_Written instruction:_ Set out every line of the material below as a Markdown table with the columns Row and Line, giving each line a row number and leaving out blank lines.

_Extracted entries:_

-----

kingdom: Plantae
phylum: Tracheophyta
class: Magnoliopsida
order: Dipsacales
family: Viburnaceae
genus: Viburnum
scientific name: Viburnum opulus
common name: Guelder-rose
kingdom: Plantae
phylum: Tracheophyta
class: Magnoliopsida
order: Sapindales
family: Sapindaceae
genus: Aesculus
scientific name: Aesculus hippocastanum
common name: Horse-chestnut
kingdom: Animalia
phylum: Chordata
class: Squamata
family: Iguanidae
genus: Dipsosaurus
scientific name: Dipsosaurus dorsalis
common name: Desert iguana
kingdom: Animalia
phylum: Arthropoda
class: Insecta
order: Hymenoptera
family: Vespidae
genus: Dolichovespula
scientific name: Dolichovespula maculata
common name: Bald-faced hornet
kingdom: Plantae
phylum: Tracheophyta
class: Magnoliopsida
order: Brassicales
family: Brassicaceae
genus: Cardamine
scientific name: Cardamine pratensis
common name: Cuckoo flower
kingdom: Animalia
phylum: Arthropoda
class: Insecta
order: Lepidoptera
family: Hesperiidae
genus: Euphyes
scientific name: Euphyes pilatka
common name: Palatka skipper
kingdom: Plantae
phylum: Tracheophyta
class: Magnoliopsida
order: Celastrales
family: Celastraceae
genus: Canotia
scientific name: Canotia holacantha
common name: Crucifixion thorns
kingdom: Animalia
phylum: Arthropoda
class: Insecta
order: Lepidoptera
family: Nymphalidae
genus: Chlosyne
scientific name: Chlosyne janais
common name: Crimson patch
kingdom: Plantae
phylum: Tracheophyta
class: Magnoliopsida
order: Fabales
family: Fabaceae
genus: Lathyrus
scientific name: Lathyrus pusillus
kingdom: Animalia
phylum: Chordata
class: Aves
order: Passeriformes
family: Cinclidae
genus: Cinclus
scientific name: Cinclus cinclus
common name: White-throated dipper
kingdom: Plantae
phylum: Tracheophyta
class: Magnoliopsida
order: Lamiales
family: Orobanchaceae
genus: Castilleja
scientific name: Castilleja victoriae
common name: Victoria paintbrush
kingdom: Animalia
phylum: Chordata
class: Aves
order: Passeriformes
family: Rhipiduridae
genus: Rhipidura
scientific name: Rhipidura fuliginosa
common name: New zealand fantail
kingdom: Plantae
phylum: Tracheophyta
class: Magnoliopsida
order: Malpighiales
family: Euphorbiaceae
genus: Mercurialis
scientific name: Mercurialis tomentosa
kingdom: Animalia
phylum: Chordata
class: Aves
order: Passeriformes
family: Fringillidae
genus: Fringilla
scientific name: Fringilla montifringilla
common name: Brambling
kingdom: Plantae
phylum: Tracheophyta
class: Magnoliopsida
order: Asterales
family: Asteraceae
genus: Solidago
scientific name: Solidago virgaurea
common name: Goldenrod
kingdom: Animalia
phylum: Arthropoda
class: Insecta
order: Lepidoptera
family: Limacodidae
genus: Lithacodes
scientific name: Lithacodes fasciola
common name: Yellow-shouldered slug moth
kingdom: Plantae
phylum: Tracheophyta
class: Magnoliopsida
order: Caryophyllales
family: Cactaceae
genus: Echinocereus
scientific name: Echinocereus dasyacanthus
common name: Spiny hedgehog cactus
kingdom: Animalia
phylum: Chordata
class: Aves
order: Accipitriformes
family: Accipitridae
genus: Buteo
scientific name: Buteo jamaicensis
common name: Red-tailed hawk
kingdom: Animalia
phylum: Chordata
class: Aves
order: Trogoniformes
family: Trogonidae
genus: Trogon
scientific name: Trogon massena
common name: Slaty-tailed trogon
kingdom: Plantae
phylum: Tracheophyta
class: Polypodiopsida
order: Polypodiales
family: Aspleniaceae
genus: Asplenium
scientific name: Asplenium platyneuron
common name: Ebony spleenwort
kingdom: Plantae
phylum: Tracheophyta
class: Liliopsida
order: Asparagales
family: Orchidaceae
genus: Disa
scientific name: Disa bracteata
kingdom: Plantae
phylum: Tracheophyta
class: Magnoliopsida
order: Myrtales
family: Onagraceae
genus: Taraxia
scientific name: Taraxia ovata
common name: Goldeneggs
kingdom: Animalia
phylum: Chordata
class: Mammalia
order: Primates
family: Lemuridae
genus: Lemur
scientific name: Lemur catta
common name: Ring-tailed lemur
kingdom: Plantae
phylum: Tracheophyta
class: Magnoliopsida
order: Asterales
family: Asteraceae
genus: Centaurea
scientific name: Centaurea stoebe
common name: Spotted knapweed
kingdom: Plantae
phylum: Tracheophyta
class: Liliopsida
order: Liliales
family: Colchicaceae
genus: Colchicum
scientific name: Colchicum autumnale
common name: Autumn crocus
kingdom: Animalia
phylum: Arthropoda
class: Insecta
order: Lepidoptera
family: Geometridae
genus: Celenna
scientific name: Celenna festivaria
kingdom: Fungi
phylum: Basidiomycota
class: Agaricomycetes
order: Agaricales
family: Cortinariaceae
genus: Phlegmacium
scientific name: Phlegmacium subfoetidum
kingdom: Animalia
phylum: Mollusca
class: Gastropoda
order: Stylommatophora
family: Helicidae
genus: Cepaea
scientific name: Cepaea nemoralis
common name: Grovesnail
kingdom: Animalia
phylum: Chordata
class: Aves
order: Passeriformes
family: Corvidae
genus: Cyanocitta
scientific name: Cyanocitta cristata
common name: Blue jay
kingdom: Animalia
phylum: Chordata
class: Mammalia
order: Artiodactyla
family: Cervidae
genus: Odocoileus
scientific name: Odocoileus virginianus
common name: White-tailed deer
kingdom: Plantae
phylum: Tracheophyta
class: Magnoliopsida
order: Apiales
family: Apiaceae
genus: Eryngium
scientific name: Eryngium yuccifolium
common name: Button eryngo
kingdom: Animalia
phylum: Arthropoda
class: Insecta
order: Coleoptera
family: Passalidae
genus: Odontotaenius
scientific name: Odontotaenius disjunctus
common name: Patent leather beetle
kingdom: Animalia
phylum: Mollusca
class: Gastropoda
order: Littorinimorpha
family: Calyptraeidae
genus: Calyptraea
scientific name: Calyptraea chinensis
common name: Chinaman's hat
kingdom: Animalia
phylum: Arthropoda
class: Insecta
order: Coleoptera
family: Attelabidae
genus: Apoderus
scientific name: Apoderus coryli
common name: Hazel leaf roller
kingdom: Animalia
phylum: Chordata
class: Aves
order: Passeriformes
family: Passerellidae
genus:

-----

_Correct output:_
| Row | Line |
|---|---|
| 1 | kingdom: Plantae |
| 2 | phylum: Tracheophyta |
| 3 | class: Magnoliopsida |
| 4 | order: Dipsacales |
| 5 | family: Viburnaceae |
| 6 | genus: Viburnum |
| 7 | scientific name: Viburnum opulus |
| 8 | common name: Guelder-rose |
| 9 | kingdom: Plantae |
| 10 | phylum: Tracheophyta |
| 11 | class: Magnoliopsida |
| 12 | order: Sapindales |
| 13 | family: Sapindaceae |
| 14 | genus: Aesculus |
| 15 | scientific name: Aesculus hippocastanum |
| 16 | common name: Horse-chestnut |
| 17 | kingdom: Animalia |
| 18 | phylum: Chordata |
| 19 | class: Squamata |
| 20 | family: Iguanidae |
| 21 | genus: Dipsosaurus |
| 22 | scientific name: Dipsosaurus dorsalis |
| 23 | common name: Desert iguana |
| 24 | kingdom: Animalia |
| 25 | phylum: Arthropoda |
| 26 | class: Insecta |
| 27 | order: Hymenoptera |
| 28 | family: Vespidae |
| 29 | genus: Dolichovespula |
| 30 | scientific name: Dolichovespula maculata |
| 31 | common name: Bald-faced hornet |
| 32 | kingdom: Plantae |
| 33 | phylum: Tracheophyta |
| 34 | class: Magnoliopsida |
| 35 | order: Brassicales |
| 36 | family: Brassicaceae |
| 37 | genus: Cardamine |
| 38 | scientific name: Cardamine pratensis |
| 39 | common name: Cuckoo flower |
| 40 | kingdom: Animalia |
| 41 | phylum: Arthropoda |
| 42 | class: Insecta |
| 43 | order: Lepidoptera |
| 44 | family: Hesperiidae |
| 45 | genus: Euphyes |
| 46 | scientific name: Euphyes pilatka |
| 47 | common name: Palatka skipper |
| 48 | kingdom: Plantae |
| 49 | phylum: Tracheophyta |
| 50 | class: Magnoliopsida |
| 51 | order: Celastrales |
| 52 | family: Celastraceae |
| 53 | genus: Canotia |
| 54 | scientific name: Canotia holacantha |
| 55 | common name: Crucifixion thorns |
| 56 | kingdom: Animalia |
| 57 | phylum: Arthropoda |
| 58 | class: Insecta |
| 59 | order: Lepidoptera |
| 60 | family: Nymphalidae |
| 61 | genus: Chlosyne |
| 62 | scientific name: Chlosyne janais |
| 63 | common name: Crimson patch |
| 64 | kingdom: Plantae |
| 65 | phylum: Tracheophyta |
| 66 | class: Magnoliopsida |
| 67 | order: Fabales |
| 68 | family: Fabaceae |
| 69 | genus: Lathyrus |
| 70 | scientific name: Lathyrus pusillus |
| 71 | kingdom: Animalia |
| 72 | phylum: Chordata |
| 73 | class: Aves |
| 74 | order: Passeriformes |
| 75 | family: Cinclidae |
| 76 | genus: Cinclus |
| 77 | scientific name: Cinclus cinclus |
| 78 | common name: White-throated dipper |
| 79 | kingdom: Plantae |
| 80 | phylum: Tracheophyta |
| 81 | class: Magnoliopsida |
| 82 | order: Lamiales |
| 83 | family: Orobanchaceae |
| 84 | genus: Castilleja |
| 85 | scientific name: Castilleja victoriae |
| 86 | common name: Victoria paintbrush |
| 87 | kingdom: Animalia |
| 88 | phylum: Chordata |
| 89 | class: Aves |
| 90 | order: Passeriformes |
| 91 | family: Rhipiduridae |
| 92 | genus: Rhipidura |
| 93 | scientific name: Rhipidura fuliginosa |
| 94 | common name: New zealand fantail |
| 95 | kingdom: Plantae |
| 96 | phylum: Tracheophyta |
| 97 | class: Magnoliopsida |
| 98 | order: Malpighiales |
| 99 | family: Euphorbiaceae |
| 100 | genus: Mercurialis |
| 101 | scientific name: Mercurialis tomentosa |
| 102 | kingdom: Animalia |
| 103 | phylum: Chordata |
| 104 | class: Aves |
| 105 | order: Passeriformes |
| 106 | family: Fringillidae |
| 107 | genus: Fringilla |
| 108 | scientific name: Fringilla montifringilla |
| 109 | common name: Brambling |
| 110 | kingdom: Plantae |
| 111 | phylum: Tracheophyta |
| 112 | class: Magnoliopsida |
| 113 | order: Asterales |
| 114 | family: Asteraceae |
| 115 | genus: Solidago |
| 116 | scientific name: Solidago virgaurea |
| 117 | common name: Goldenrod |
| 118 | kingdom: Animalia |
| 119 | phylum: Arthropoda |
| 120 | class: Insecta |
| 121 | order: Lepidoptera |
| 122 | family: Limacodidae |
| 123 | genus: Lithacodes |
| 124 | scientific name: Lithacodes fasciola |
| 125 | common name: Yellow-shouldered slug moth |
| 126 | kingdom: Plantae |
| 127 | phylum: Tracheophyta |
| 128 | class: Magnoliopsida |
| 129 | order: Caryophyllales |
| 130 | family: Cactaceae |
| 131 | genus: Echinocereus |
| 132 | scientific name: Echinocereus dasyacanthus |
| 133 | common name: Spiny hedgehog cactus |
| 134 | kingdom: Animalia |
| 135 | phylum: Chordata |
| 136 | class: Aves |
| 137 | order: Accipitriformes |
| 138 | family: Accipitridae |
| 139 | genus: Buteo |
| 140 | scientific name: Buteo jamaicensis |
| 141 | common name: Red-tailed hawk |
| 142 | kingdom: Animalia |
| 143 | phylum: Chordata |
| 144 | class: Aves |
| 145 | order: Trogoniformes |
| 146 | family: Trogonidae |
| 147 | genus: Trogon |
| 148 | scientific name: Trogon massena |
| 149 | common name: Slaty-tailed trogon |
| 150 | kingdom: Plantae |
| 151 | phylum: Tracheophyta |
| 152 | class: Polypodiopsida |
| 153 | order: Polypodiales |
| 154 | family: Aspleniaceae |
| 155 | genus: Asplenium |
| 156 | scientific name: Asplenium platyneuron |
| 157 | common name: Ebony spleenwort |
| 158 | kingdom: Plantae |
| 159 | phylum: Tracheophyta |
| 160 | class: Liliopsida |
| 161 | order: Asparagales |
| 162 | family: Orchidaceae |
| 163 | genus: Disa |
| 164 | scientific name: Disa bracteata |
| 165 | kingdom: Plantae |
| 166 | phylum: Tracheophyta |
| 167 | class: Magnoliopsida |
| 168 | order: Myrtales |
| 169 | family: Onagraceae |
| 170 | genus: Taraxia |
| 171 | scientific name: Taraxia ovata |
| 172 | common name: Goldeneggs |
| 173 | kingdom: Animalia |
| 174 | phylum: Chordata |
| 175 | class: Mammalia |
| 176 | order: Primates |
| 177 | family: Lemuridae |
| 178 | genus: Lemur |
| 179 | scientific name: Lemur catta |
| 180 | common name: Ring-tailed lemur |
| 181 | kingdom: Plantae |
| 182 | phylum: Tracheophyta |
| 183 | class: Magnoliopsida |
| 184 | order: Asterales |
| 185 | family: Asteraceae |
| 186 | genus: Centaurea |
| 187 | scientific name: Centaurea stoebe |
| 188 | common name: Spotted knapweed |
| 189 | kingdom: Plantae |
| 190 | phylum: Tracheophyta |
| 191 | class: Liliopsida |
| 192 | order: Liliales |
| 193 | family: Colchicaceae |
| 194 | genus: Colchicum |
| 195 | scientific name: Colchicum autumnale |
| 196 | common name: Autumn crocus |
| 197 | kingdom: Animalia |
| 198 | phylum: Arthropoda |
| 199 | class: Insecta |
| 200 | order: Lepidoptera |
| 201 | family: Geometridae |
| 202 | genus: Celenna |
| 203 | scientific name: Celenna festivaria |
| 204 | kingdom: Fungi |
| 205 | phylum: Basidiomycota |
| 206 | class: Agaricomycetes |
| 207 | order: Agaricales |
| 208 | family: Cortinariaceae |
| 209 | genus: Phlegmacium |
| 210 | scientific name: Phlegmacium subfoetidum |
| 211 | kingdom: Animalia |
| 212 | phylum: Mollusca |
| 213 | class: Gastropoda |
| 214 | order: Stylommatophora |
| 215 | family: Helicidae |
| 216 | genus: Cepaea |
| 217 | scientific name: Cepaea nemoralis |
| 218 | common name: Grovesnail |
| 219 | kingdom: Animalia |
| 220 | phylum: Chordata |
| 221 | class: Aves |
| 222 | order: Passeriformes |
| 223 | family: Corvidae |
| 224 | genus: Cyanocitta |
| 225 | scientific name: Cyanocitta cristata |
| 226 | common name: Blue jay |
| 227 | kingdom: Animalia |
| 228 | phylum: Chordata |
| 229 | class: Mammalia |
| 230 | order: Artiodactyla |
| 231 | family: Cervidae |
| 232 | genus: Odocoileus |
| 233 | scientific name: Odocoileus virginianus |
| 234 | common name: White-tailed deer |
| 235 | kingdom: Plantae |
| 236 | phylum: Tracheophyta |
| 237 | class: Magnoliopsida |
| 238 | order: Apiales |
| 239 | family: Apiaceae |
| 240 | genus: Eryngium |
| 241 | scientific name: Eryngium yuccifolium |
| 242 | common name: Button eryngo |
| 243 | kingdom: Animalia |
| 244 | phylum: Arthropoda |
| 245 | class: Insecta |
| 246 | order: Coleoptera |
| 247 | family: Passalidae |
| 248 | genus: Odontotaenius |
| 249 | scientific name: Odontotaenius disjunctus |
| 250 | common name: Patent leather beetle |
| 251 | kingdom: Animalia |
| 252 | phylum: Mollusca |
| 253 | class: Gastropoda |
| 254 | order: Littorinimorpha |
| 255 | family: Calyptraeidae |
| 256 | genus: Calyptraea |
| 257 | scientific name: Calyptraea chinensis |
| 258 | common name: Chinaman's hat |
| 259 | kingdom: Animalia |
| 260 | phylum: Arthropoda |
| 261 | class: Insecta |
| 262 | order: Coleoptera |
| 263 | family: Attelabidae |
| 264 | genus: Apoderus |
| 265 | scientific name: Apoderus coryli |
| 266 | common name: Hazel leaf roller |
| 267 | kingdom: Animalia |
| 268 | phylum: Chordata |
| 269 | class: Aves |
| 270 | order: Passeriformes |
| 271 | family: Passerellidae |
| 272 | genus: |